Abstract

Abstract Introduction Historically, BLT cream has been used at our burn center in laser procedures and tattoo removal with 6–8% lidocaine to improve tolerance of outpatient procedures. Recently, the laser BLT formulation (8%) has been trialed as an opioid-sparing alternative for managing pain during inpatient microneedling procedures. When utilizing this formulation for microneedling, the high percentage of lidocaine absorption may correlate with adverse central nervous system (CNS) effects. Methods A literature evaluation and retrospective chart review of burn patients receiving BLT cream for inpatient microneedling was performed. Results From January to June 2020, two elderly females (77 and 78 years old) received several doses of BLT cream during inpatient microneedling procedures with no documented adverse events attributed to the medication. A 68 year old male with a total body surface area (TBSA) of 8% reported dizziness shortly after he received BLT cream. Vitals were normal, but the patient was unable to focus his eyes or communicate clearly.
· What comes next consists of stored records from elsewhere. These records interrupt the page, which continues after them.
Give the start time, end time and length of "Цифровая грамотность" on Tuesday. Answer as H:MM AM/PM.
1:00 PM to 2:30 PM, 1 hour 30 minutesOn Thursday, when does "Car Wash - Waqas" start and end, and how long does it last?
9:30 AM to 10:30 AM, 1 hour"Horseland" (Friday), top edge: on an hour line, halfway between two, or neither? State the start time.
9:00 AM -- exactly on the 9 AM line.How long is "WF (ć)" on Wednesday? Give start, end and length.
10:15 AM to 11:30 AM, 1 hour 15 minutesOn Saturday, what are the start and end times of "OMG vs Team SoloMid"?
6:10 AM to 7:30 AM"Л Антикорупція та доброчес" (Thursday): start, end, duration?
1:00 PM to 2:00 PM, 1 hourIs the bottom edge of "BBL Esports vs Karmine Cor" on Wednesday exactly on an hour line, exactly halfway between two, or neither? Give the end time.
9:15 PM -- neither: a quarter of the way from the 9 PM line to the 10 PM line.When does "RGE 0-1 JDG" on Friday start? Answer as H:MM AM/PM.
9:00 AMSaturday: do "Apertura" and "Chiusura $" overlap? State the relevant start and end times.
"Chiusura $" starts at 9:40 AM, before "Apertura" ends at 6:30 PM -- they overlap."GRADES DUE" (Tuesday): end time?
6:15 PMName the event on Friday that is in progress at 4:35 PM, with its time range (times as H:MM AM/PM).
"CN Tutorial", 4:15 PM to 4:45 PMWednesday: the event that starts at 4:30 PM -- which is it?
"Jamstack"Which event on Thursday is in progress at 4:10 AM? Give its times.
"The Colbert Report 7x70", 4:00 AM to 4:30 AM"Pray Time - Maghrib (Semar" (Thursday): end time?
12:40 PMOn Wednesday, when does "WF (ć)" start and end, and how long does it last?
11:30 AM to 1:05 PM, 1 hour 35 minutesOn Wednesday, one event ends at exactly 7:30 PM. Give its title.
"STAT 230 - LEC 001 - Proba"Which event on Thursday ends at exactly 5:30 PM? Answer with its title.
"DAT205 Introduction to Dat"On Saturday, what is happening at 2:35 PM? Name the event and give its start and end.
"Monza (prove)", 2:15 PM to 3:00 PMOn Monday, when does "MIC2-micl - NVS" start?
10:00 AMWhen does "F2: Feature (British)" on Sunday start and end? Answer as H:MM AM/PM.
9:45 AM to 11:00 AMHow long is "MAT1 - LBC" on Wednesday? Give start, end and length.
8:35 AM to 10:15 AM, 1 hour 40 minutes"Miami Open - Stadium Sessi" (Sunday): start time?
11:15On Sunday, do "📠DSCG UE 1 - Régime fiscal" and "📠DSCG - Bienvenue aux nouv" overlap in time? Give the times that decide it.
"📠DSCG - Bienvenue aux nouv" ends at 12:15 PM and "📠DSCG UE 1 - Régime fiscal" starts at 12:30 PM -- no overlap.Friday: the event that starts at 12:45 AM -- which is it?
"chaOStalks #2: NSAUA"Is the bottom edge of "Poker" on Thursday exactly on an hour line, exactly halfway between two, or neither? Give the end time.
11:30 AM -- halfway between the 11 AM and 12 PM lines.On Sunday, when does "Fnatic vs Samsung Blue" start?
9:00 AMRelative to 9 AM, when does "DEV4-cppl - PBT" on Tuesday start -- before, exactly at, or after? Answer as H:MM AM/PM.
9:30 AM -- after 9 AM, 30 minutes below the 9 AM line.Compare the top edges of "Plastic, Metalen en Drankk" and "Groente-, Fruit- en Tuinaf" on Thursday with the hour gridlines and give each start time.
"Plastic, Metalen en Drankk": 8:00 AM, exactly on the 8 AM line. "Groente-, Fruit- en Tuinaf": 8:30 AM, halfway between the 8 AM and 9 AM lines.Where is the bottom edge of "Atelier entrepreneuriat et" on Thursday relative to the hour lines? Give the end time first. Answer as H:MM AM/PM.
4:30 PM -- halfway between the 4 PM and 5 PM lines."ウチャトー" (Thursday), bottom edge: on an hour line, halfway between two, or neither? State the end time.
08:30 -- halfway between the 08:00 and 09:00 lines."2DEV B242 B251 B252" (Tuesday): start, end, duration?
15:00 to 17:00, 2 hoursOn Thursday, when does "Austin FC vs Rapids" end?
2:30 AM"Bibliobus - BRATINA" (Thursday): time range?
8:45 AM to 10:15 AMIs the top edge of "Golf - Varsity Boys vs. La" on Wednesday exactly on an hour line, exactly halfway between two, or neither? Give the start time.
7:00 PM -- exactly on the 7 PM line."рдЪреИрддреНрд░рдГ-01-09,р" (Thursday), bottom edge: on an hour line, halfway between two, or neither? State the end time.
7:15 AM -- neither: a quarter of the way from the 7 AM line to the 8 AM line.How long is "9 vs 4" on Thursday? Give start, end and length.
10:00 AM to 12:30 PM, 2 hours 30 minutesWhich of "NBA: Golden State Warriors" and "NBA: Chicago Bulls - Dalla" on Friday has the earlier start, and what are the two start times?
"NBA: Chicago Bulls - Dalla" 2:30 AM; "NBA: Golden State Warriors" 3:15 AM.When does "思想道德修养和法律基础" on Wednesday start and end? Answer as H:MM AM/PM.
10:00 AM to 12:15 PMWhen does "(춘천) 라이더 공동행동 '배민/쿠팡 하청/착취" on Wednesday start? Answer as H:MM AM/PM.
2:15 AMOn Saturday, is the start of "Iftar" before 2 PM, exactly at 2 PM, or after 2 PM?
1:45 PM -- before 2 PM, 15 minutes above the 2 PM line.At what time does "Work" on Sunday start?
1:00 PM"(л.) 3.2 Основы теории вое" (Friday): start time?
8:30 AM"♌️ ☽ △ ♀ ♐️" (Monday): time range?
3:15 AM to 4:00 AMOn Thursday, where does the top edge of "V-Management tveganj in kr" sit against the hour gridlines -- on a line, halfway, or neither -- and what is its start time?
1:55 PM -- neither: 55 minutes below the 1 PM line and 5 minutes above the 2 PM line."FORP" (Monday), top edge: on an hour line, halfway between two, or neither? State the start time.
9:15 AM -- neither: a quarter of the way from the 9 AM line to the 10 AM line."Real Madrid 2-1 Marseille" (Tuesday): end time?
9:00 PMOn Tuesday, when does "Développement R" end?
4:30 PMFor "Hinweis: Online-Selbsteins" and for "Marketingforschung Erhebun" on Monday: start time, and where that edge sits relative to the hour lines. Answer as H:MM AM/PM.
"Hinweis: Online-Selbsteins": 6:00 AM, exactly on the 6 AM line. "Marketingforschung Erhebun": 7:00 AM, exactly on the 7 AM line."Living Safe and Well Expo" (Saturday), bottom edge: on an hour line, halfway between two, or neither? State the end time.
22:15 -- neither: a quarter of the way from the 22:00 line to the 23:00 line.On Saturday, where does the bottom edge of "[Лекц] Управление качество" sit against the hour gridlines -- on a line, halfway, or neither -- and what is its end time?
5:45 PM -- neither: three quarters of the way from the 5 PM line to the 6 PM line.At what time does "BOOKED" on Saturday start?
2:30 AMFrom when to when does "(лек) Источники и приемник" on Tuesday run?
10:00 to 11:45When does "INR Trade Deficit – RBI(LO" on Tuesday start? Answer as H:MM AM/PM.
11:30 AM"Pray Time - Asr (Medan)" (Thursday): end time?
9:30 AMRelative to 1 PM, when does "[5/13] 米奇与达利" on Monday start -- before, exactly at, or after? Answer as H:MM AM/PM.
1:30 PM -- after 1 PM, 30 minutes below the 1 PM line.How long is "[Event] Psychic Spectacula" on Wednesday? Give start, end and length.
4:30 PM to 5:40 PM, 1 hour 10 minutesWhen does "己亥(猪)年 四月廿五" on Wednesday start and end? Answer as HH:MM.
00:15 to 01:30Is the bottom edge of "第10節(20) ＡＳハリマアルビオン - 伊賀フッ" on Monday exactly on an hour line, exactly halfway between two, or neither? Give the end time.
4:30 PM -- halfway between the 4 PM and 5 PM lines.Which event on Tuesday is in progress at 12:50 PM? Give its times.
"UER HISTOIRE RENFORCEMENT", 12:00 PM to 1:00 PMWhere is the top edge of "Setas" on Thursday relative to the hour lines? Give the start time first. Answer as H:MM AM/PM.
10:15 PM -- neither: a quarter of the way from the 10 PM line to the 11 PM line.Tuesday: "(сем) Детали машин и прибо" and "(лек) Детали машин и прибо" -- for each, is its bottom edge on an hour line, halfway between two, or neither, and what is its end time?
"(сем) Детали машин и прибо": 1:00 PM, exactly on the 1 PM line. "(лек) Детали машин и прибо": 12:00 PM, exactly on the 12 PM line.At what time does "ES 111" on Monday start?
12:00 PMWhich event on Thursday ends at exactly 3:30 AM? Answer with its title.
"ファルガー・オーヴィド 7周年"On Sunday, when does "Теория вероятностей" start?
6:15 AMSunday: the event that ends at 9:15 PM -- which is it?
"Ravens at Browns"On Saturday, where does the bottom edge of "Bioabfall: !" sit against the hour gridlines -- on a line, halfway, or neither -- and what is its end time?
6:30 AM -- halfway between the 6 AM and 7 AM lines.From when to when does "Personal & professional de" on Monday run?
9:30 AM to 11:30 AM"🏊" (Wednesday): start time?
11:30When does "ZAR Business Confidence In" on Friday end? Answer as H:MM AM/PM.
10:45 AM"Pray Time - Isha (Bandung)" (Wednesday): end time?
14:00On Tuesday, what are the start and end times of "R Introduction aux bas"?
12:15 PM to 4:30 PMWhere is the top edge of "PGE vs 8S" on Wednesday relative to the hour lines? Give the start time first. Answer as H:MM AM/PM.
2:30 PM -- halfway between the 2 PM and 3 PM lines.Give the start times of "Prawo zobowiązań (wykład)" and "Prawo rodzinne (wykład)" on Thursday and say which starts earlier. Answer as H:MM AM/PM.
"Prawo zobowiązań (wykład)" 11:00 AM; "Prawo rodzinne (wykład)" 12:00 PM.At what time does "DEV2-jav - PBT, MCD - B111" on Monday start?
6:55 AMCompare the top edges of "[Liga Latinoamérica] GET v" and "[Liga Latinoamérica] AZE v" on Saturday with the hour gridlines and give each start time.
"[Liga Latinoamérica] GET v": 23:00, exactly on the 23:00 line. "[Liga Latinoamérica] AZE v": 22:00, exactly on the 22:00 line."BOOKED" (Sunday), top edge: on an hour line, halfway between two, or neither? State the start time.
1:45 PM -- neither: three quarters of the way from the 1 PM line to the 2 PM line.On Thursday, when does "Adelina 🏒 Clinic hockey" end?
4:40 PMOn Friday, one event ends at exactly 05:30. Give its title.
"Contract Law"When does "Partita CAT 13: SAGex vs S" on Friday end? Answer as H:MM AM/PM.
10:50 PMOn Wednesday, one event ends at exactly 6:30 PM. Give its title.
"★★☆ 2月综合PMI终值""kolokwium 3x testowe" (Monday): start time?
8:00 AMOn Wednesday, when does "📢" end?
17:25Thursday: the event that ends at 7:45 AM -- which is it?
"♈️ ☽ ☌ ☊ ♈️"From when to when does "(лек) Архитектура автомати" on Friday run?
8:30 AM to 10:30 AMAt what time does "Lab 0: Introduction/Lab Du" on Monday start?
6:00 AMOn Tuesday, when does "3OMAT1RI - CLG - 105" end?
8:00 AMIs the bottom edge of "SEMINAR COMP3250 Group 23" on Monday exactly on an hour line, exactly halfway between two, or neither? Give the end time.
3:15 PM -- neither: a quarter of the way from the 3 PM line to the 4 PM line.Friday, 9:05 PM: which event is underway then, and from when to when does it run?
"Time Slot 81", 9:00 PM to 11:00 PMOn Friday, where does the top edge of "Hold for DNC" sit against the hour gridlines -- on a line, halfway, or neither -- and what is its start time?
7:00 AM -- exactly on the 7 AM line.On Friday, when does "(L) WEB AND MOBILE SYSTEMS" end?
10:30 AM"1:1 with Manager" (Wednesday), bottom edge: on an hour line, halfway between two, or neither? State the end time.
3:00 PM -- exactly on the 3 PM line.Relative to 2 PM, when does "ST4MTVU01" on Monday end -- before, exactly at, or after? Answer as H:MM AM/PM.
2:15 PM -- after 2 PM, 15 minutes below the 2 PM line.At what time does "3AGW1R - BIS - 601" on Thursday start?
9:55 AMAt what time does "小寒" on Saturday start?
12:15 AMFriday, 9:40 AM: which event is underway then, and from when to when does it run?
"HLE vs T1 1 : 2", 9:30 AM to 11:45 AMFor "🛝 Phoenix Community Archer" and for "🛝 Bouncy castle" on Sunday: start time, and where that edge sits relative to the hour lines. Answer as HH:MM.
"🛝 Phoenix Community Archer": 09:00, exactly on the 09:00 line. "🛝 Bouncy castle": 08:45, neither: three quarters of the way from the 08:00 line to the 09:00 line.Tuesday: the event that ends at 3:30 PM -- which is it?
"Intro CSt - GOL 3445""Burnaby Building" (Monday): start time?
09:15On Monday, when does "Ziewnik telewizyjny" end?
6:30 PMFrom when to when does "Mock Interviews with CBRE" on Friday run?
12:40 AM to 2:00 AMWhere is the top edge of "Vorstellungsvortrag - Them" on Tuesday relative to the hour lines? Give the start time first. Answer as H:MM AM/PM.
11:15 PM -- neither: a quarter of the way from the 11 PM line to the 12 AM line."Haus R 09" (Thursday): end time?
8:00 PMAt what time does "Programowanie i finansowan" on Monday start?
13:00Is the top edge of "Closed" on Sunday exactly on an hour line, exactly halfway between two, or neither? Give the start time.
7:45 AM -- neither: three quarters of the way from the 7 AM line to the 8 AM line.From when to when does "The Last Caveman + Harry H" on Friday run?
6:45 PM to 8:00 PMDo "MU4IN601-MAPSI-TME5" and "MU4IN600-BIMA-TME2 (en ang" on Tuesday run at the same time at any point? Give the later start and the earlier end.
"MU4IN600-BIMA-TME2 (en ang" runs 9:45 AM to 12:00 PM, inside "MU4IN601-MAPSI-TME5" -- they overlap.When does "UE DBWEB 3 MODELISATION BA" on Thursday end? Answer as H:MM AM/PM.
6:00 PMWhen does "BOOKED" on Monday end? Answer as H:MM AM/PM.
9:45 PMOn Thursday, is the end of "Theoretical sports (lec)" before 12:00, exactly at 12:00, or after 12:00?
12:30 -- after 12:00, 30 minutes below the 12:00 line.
Neurological exam revealed sluggish, pinpoint pupils. Patient remained disoriented with gargling and tongue thrusting though vitals remained stable. At this time, the remainder of the BLT cream was removed from the wound and his mentation returned to baseline within 90 minutes. No residual neurologic deficits occurred. No other potential causes were identified. Literature review revealed topical lidocaine can be absorbed systemically and cause CNS depression, confusion, and disorientation. Based on limited published data in healthy patients, it is recommended to use no more than 5% of topical lidocaine in large quantities, especially over raw surfaces or blistered areas. The amount of lidocaine systemically absorbed is linked to both the duration of application and the surface area over which it is applied. Using study data from lidocaine/prilocaine 2.5% cream and lidocaine patches, we explored a safer BLT formulation for burn patients as published data do not exist for this group. Conclusions Based on our review, we determined 2% to be the maximum lidocaine concentration to apply to a burn wound, 5% TBSA as the maximum surface area involved, and total exposure time limited to 30 minutes or less to reduce incidence of adverse effects. Specifically, formulations with a higher lidocaine concentration applied to a burn wound have the potential to result in untoward neurological deficits.